| INSTRUCTIONS TO FOLLOW |
Return each line below that contains the word "animals".
══ AVAILABLE DATA ══
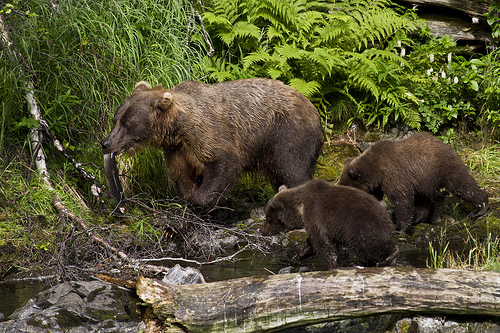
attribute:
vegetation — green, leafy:
[192, 3, 459, 133]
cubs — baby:
[254, 172, 404, 274]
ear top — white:
[163, 90, 175, 101]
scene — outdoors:
[3, 0, 498, 332]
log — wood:
[117, 260, 499, 329]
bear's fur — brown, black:
[260, 94, 299, 136]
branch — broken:
[31, 162, 192, 331]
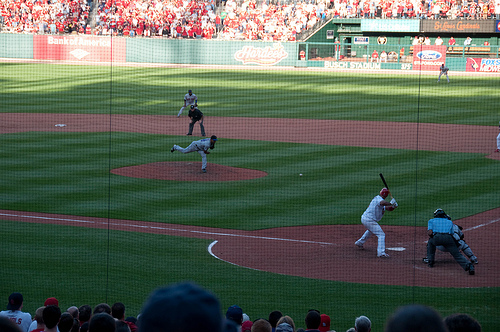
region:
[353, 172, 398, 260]
batter wearing red helmet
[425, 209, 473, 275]
umpire wears blue shirt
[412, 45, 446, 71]
advertisement on red background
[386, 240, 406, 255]
home plate is white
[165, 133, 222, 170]
pitcher is throwing ball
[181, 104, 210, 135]
umpire wears black shirt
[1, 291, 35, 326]
fan wearing blue cap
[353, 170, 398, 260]
player holding baseball bat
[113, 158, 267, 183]
pitcher's mound is brown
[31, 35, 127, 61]
advertisement is on wall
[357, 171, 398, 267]
batter up to bat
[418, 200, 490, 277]
baseball umpire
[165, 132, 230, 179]
pitcher just threw ball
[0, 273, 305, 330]
baseball player's audience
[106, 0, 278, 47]
crowd watching in infield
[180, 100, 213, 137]
referee watching game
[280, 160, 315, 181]
baseball flying through air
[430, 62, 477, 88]
base ball catcher in infield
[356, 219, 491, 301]
home plate first base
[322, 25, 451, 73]
base ball dug out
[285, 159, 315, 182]
small white ball in flight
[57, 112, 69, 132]
white mound on the field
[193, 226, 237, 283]
curved white edge at home plate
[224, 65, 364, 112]
large area of green artificial turf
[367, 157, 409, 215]
batter swinging black bat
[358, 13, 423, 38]
large green sign on stands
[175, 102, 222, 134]
umpire crouching in the field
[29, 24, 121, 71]
red sign with sponsor logo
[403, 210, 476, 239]
blue shirt on umpire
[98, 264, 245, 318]
blue cap on head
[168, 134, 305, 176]
pitcher throwing ball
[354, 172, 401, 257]
player is batting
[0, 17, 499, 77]
stands are green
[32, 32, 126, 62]
red sign on stand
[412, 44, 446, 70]
red and blue sign on stand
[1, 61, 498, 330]
green and red baseball field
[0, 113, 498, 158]
red dirt on field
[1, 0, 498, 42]
crowd with red shirts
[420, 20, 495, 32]
orange and black sign in stands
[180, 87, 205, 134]
men crouching in distance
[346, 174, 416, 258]
a baseball batter ready to hit the ball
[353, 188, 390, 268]
a baseball batter wearing white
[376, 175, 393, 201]
a baseball batter wearing red helmet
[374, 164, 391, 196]
baseball player has a black bat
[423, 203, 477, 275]
umpire is leaningin over catcher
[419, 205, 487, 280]
umpire wearing blue shirt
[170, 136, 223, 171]
pitcher released the ball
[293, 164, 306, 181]
baseball that was thrown through the air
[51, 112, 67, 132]
a white second base bag out in field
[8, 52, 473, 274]
a baseball game being played in a stadium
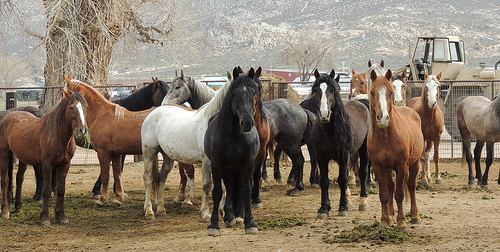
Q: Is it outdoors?
A: Yes, it is outdoors.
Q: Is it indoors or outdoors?
A: It is outdoors.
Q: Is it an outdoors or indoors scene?
A: It is outdoors.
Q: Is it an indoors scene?
A: No, it is outdoors.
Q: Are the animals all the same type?
A: Yes, all the animals are horses.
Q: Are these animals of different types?
A: No, all the animals are horses.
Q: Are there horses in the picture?
A: Yes, there is a horse.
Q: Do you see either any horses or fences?
A: Yes, there is a horse.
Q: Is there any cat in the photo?
A: No, there are no cats.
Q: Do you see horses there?
A: Yes, there is a horse.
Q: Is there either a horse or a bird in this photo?
A: Yes, there is a horse.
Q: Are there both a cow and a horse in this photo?
A: No, there is a horse but no cows.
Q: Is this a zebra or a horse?
A: This is a horse.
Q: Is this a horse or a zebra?
A: This is a horse.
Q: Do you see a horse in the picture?
A: Yes, there is a horse.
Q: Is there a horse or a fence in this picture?
A: Yes, there is a horse.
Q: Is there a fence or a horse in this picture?
A: Yes, there is a horse.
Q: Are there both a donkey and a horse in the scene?
A: No, there is a horse but no donkeys.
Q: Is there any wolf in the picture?
A: No, there are no wolves.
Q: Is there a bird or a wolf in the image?
A: No, there are no wolves or birds.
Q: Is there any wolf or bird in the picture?
A: No, there are no wolves or birds.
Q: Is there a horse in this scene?
A: Yes, there is a horse.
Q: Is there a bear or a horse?
A: Yes, there is a horse.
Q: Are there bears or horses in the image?
A: Yes, there is a horse.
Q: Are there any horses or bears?
A: Yes, there is a horse.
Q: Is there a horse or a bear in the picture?
A: Yes, there is a horse.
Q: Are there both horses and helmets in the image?
A: No, there is a horse but no helmets.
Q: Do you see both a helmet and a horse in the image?
A: No, there is a horse but no helmets.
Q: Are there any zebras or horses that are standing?
A: Yes, the horse is standing.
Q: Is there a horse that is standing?
A: Yes, there is a horse that is standing.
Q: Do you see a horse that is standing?
A: Yes, there is a horse that is standing.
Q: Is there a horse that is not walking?
A: Yes, there is a horse that is standing.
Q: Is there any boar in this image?
A: No, there are no boars.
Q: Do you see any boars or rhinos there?
A: No, there are no boars or rhinos.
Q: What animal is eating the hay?
A: The horse is eating the hay.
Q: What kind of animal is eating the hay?
A: The animal is a horse.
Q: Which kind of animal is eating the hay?
A: The animal is a horse.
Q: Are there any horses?
A: Yes, there is a horse.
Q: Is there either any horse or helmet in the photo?
A: Yes, there is a horse.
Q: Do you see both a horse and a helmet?
A: No, there is a horse but no helmets.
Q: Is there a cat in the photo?
A: No, there are no cats.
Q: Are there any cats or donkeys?
A: No, there are no cats or donkeys.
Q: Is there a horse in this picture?
A: Yes, there is a horse.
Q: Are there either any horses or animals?
A: Yes, there is a horse.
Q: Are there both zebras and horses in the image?
A: No, there is a horse but no zebras.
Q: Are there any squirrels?
A: No, there are no squirrels.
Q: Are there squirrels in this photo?
A: No, there are no squirrels.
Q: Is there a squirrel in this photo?
A: No, there are no squirrels.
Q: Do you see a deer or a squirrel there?
A: No, there are no squirrels or deer.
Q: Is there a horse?
A: Yes, there is a horse.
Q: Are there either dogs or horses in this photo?
A: Yes, there is a horse.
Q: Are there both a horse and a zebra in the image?
A: No, there is a horse but no zebras.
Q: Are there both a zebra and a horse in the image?
A: No, there is a horse but no zebras.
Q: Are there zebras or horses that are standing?
A: Yes, the horse is standing.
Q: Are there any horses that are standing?
A: Yes, there is a horse that is standing.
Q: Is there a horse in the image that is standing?
A: Yes, there is a horse that is standing.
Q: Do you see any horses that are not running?
A: Yes, there is a horse that is standing .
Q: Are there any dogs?
A: No, there are no dogs.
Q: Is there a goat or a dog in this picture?
A: No, there are no dogs or goats.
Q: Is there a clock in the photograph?
A: No, there are no clocks.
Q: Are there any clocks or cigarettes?
A: No, there are no clocks or cigarettes.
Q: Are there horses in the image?
A: Yes, there is a horse.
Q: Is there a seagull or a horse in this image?
A: Yes, there is a horse.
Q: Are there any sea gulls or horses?
A: Yes, there is a horse.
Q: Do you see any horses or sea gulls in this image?
A: Yes, there is a horse.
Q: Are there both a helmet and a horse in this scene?
A: No, there is a horse but no helmets.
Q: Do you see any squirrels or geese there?
A: No, there are no squirrels or geese.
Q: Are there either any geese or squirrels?
A: No, there are no squirrels or geese.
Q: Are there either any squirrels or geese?
A: No, there are no squirrels or geese.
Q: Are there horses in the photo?
A: Yes, there is a horse.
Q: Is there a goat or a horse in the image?
A: Yes, there is a horse.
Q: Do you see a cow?
A: No, there are no cows.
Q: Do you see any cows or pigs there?
A: No, there are no cows or pigs.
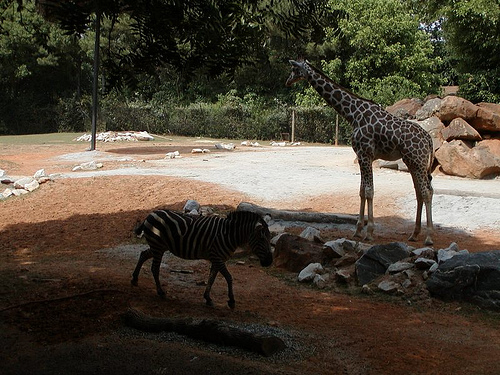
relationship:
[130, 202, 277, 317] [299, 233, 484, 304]
zebra by rocks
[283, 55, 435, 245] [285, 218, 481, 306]
giraffe next to rocks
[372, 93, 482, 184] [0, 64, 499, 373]
rocks in enclosure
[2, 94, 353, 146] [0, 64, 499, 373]
fence enclosing enclosure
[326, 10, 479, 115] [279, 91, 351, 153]
tree next to pin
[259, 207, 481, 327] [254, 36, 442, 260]
rocks next to giraffe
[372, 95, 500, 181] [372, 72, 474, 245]
rocks in enclosure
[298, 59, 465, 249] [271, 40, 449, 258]
side of giraffe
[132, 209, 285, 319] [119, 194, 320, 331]
side of zebra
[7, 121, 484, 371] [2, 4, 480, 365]
dirt of enclosure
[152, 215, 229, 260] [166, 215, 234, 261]
stripes on torso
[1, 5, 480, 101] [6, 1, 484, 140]
leaves on trees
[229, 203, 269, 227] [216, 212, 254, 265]
mane on neck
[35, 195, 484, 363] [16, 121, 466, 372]
shadow on ground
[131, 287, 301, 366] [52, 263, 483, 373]
log on surface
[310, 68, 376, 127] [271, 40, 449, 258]
neck on giraffe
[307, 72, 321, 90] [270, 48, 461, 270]
spots on giraffe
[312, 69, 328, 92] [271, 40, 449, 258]
spots on giraffe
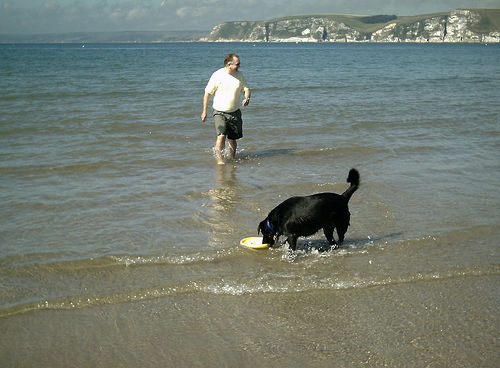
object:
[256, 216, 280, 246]
head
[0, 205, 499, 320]
waves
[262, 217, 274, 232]
collar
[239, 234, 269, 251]
disc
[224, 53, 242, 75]
head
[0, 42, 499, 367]
water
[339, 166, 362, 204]
tail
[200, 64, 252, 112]
shirt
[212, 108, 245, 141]
shorts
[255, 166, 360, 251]
dog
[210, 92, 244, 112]
belly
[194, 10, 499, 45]
rock cliff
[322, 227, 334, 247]
legs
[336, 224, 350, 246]
legs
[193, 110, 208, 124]
right hand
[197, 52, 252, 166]
man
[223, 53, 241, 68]
hair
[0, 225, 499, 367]
shore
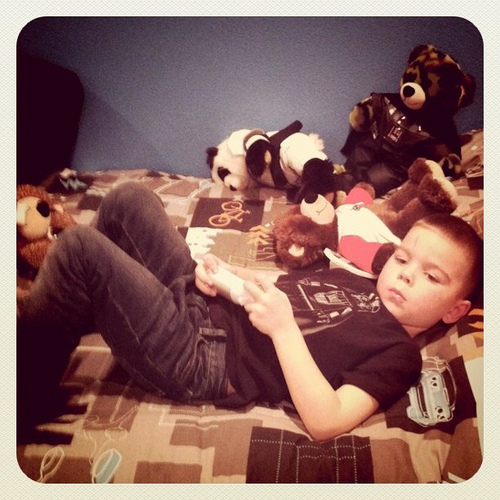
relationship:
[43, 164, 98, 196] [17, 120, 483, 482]
football on bed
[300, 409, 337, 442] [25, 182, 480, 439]
elbow on boy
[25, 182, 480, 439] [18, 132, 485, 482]
boy on bedspread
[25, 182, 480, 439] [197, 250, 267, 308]
boy holding remote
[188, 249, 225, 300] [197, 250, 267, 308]
hand holding remote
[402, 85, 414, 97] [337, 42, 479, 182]
nose on bear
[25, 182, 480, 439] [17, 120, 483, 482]
boy lying on bed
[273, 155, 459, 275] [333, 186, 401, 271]
bear wearing shirt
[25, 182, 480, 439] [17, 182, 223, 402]
boy wearing pant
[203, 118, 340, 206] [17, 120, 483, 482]
bear in bed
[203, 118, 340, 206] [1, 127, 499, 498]
bear in bed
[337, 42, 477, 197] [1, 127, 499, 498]
bear in bed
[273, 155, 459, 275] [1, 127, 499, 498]
bear in bed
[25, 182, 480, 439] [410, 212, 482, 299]
boy has brown hair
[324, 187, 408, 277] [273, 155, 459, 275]
shirt on bear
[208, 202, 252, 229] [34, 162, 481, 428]
bicycle drawing on bed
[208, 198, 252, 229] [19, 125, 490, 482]
bicycle on bedspread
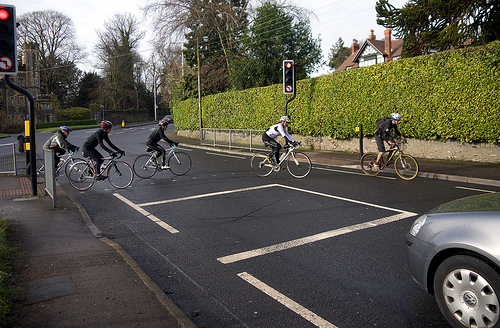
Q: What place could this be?
A: It is a road.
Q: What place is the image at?
A: It is at the road.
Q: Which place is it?
A: It is a road.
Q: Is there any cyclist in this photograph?
A: Yes, there is a cyclist.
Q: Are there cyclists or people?
A: Yes, there is a cyclist.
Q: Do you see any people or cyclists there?
A: Yes, there is a cyclist.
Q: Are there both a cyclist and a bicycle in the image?
A: Yes, there are both a cyclist and a bicycle.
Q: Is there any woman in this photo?
A: No, there are no women.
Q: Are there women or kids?
A: No, there are no women or kids.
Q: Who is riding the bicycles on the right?
A: The cyclist is riding the bicycles.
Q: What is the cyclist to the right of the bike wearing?
A: The cyclist is wearing a helmet.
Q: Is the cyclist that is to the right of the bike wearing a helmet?
A: Yes, the bicyclist is wearing a helmet.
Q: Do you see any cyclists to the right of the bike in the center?
A: Yes, there is a cyclist to the right of the bike.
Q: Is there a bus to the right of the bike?
A: No, there is a cyclist to the right of the bike.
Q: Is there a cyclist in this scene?
A: Yes, there is a cyclist.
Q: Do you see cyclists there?
A: Yes, there is a cyclist.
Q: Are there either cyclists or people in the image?
A: Yes, there is a cyclist.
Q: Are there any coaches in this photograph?
A: No, there are no coaches.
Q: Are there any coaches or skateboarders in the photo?
A: No, there are no coaches or skateboarders.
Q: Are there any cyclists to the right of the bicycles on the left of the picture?
A: Yes, there is a cyclist to the right of the bicycles.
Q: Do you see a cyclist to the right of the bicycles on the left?
A: Yes, there is a cyclist to the right of the bicycles.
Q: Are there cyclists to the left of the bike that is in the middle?
A: Yes, there is a cyclist to the left of the bike.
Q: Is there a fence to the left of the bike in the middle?
A: No, there is a cyclist to the left of the bike.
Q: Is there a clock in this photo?
A: No, there are no clocks.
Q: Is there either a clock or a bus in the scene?
A: No, there are no clocks or buses.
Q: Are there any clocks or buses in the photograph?
A: No, there are no clocks or buses.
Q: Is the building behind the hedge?
A: Yes, the building is behind the hedge.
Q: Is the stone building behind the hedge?
A: Yes, the building is behind the hedge.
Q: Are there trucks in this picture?
A: No, there are no trucks.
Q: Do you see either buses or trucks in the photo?
A: No, there are no trucks or buses.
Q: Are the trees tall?
A: Yes, the trees are tall.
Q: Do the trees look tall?
A: Yes, the trees are tall.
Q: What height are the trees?
A: The trees are tall.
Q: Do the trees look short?
A: No, the trees are tall.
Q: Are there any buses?
A: No, there are no buses.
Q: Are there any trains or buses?
A: No, there are no buses or trains.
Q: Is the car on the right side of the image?
A: Yes, the car is on the right of the image.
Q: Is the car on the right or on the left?
A: The car is on the right of the image.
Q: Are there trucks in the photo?
A: No, there are no trucks.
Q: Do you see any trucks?
A: No, there are no trucks.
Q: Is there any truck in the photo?
A: No, there are no trucks.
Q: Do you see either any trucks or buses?
A: No, there are no trucks or buses.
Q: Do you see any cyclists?
A: Yes, there is a cyclist.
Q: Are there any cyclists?
A: Yes, there is a cyclist.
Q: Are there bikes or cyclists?
A: Yes, there is a cyclist.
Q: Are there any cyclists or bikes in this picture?
A: Yes, there is a cyclist.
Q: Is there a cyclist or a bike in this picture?
A: Yes, there is a cyclist.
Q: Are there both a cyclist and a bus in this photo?
A: No, there is a cyclist but no buses.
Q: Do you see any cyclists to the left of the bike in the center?
A: Yes, there is a cyclist to the left of the bike.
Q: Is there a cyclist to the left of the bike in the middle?
A: Yes, there is a cyclist to the left of the bike.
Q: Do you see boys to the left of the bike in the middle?
A: No, there is a cyclist to the left of the bike.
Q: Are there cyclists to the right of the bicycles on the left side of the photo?
A: Yes, there is a cyclist to the right of the bicycles.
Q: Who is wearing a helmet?
A: The bicyclist is wearing a helmet.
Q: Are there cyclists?
A: Yes, there is a cyclist.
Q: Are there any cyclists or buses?
A: Yes, there is a cyclist.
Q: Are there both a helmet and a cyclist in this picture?
A: Yes, there are both a cyclist and a helmet.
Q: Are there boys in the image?
A: No, there are no boys.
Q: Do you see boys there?
A: No, there are no boys.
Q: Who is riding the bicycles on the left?
A: The bicyclist is riding the bicycles.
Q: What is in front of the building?
A: The hedge is in front of the building.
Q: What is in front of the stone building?
A: The hedge is in front of the building.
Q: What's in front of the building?
A: The hedge is in front of the building.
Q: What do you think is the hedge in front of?
A: The hedge is in front of the building.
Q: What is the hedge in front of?
A: The hedge is in front of the building.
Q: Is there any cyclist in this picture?
A: Yes, there is a cyclist.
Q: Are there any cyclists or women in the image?
A: Yes, there is a cyclist.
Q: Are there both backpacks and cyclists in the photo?
A: Yes, there are both a cyclist and a backpack.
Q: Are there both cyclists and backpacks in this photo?
A: Yes, there are both a cyclist and a backpack.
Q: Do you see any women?
A: No, there are no women.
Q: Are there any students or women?
A: No, there are no women or students.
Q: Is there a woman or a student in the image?
A: No, there are no women or students.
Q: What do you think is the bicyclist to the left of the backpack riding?
A: The bicyclist is riding the bicycles.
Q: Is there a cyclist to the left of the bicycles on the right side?
A: Yes, there is a cyclist to the left of the bicycles.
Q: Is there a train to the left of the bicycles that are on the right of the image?
A: No, there is a cyclist to the left of the bicycles.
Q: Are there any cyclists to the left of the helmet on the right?
A: Yes, there is a cyclist to the left of the helmet.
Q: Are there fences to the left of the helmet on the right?
A: No, there is a cyclist to the left of the helmet.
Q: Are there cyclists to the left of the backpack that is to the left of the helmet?
A: Yes, there is a cyclist to the left of the backpack.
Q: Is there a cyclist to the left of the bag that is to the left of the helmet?
A: Yes, there is a cyclist to the left of the backpack.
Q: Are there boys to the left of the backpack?
A: No, there is a cyclist to the left of the backpack.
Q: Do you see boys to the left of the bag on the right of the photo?
A: No, there is a cyclist to the left of the backpack.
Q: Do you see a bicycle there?
A: Yes, there are bicycles.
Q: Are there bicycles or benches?
A: Yes, there are bicycles.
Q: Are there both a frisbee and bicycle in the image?
A: No, there are bicycles but no frisbees.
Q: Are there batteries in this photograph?
A: No, there are no batteries.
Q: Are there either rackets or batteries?
A: No, there are no batteries or rackets.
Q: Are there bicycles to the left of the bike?
A: Yes, there are bicycles to the left of the bike.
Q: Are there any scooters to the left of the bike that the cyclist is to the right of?
A: No, there are bicycles to the left of the bike.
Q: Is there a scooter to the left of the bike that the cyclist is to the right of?
A: No, there are bicycles to the left of the bike.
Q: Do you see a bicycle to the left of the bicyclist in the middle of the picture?
A: Yes, there are bicycles to the left of the bicyclist.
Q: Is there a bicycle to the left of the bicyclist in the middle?
A: Yes, there are bicycles to the left of the bicyclist.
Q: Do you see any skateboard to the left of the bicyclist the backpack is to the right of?
A: No, there are bicycles to the left of the bicyclist.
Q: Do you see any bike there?
A: Yes, there is a bike.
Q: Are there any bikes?
A: Yes, there is a bike.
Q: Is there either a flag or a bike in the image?
A: Yes, there is a bike.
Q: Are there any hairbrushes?
A: No, there are no hairbrushes.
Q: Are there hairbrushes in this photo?
A: No, there are no hairbrushes.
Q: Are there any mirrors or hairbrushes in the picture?
A: No, there are no hairbrushes or mirrors.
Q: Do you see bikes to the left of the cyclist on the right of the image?
A: Yes, there is a bike to the left of the cyclist.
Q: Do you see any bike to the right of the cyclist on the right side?
A: No, the bike is to the left of the cyclist.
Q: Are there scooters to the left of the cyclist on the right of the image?
A: No, there is a bike to the left of the bicyclist.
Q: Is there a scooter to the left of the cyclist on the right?
A: No, there is a bike to the left of the bicyclist.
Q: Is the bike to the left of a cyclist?
A: Yes, the bike is to the left of a cyclist.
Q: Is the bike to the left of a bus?
A: No, the bike is to the left of a cyclist.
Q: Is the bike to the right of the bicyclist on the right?
A: No, the bike is to the left of the bicyclist.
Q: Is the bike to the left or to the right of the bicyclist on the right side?
A: The bike is to the left of the bicyclist.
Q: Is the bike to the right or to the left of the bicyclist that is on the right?
A: The bike is to the left of the bicyclist.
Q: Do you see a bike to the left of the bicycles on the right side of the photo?
A: Yes, there is a bike to the left of the bicycles.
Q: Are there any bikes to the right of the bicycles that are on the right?
A: No, the bike is to the left of the bicycles.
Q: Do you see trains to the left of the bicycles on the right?
A: No, there is a bike to the left of the bicycles.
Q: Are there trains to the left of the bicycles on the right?
A: No, there is a bike to the left of the bicycles.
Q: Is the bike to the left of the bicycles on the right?
A: Yes, the bike is to the left of the bicycles.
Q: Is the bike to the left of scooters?
A: No, the bike is to the left of the bicycles.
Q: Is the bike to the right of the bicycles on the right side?
A: No, the bike is to the left of the bicycles.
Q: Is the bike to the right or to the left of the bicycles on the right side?
A: The bike is to the left of the bicycles.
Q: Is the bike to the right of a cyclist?
A: Yes, the bike is to the right of a cyclist.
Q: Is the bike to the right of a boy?
A: No, the bike is to the right of a cyclist.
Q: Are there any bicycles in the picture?
A: Yes, there are bicycles.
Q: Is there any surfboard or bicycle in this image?
A: Yes, there are bicycles.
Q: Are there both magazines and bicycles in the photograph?
A: No, there are bicycles but no magazines.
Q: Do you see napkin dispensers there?
A: No, there are no napkin dispensers.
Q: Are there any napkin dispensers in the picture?
A: No, there are no napkin dispensers.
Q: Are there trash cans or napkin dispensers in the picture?
A: No, there are no napkin dispensers or trash cans.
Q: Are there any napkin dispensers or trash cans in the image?
A: No, there are no napkin dispensers or trash cans.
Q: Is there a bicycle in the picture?
A: Yes, there are bicycles.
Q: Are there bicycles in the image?
A: Yes, there are bicycles.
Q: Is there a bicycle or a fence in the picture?
A: Yes, there are bicycles.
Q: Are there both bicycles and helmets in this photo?
A: Yes, there are both bicycles and a helmet.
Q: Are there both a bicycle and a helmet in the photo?
A: Yes, there are both a bicycle and a helmet.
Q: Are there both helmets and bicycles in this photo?
A: Yes, there are both bicycles and a helmet.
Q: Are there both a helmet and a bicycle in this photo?
A: Yes, there are both a bicycle and a helmet.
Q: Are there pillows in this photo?
A: No, there are no pillows.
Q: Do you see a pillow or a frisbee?
A: No, there are no pillows or frisbees.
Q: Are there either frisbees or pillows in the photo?
A: No, there are no pillows or frisbees.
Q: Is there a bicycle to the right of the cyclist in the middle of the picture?
A: Yes, there are bicycles to the right of the bicyclist.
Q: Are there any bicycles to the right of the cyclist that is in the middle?
A: Yes, there are bicycles to the right of the bicyclist.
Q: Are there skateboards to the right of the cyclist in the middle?
A: No, there are bicycles to the right of the cyclist.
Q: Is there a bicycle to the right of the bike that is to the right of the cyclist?
A: Yes, there are bicycles to the right of the bike.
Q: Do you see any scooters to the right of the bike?
A: No, there are bicycles to the right of the bike.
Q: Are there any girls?
A: No, there are no girls.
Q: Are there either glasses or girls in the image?
A: No, there are no girls or glasses.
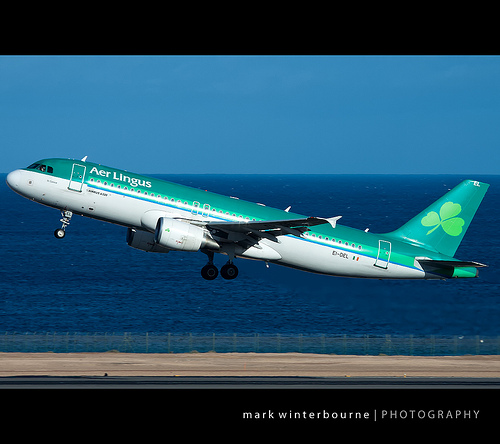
═══
| RESULT FOR THIS EXERCISE |
Q: Are the animals all the same type?
A: Yes, all the animals are horses.
Q: Are these animals of different types?
A: No, all the animals are horses.
Q: Are there either any horses or animals?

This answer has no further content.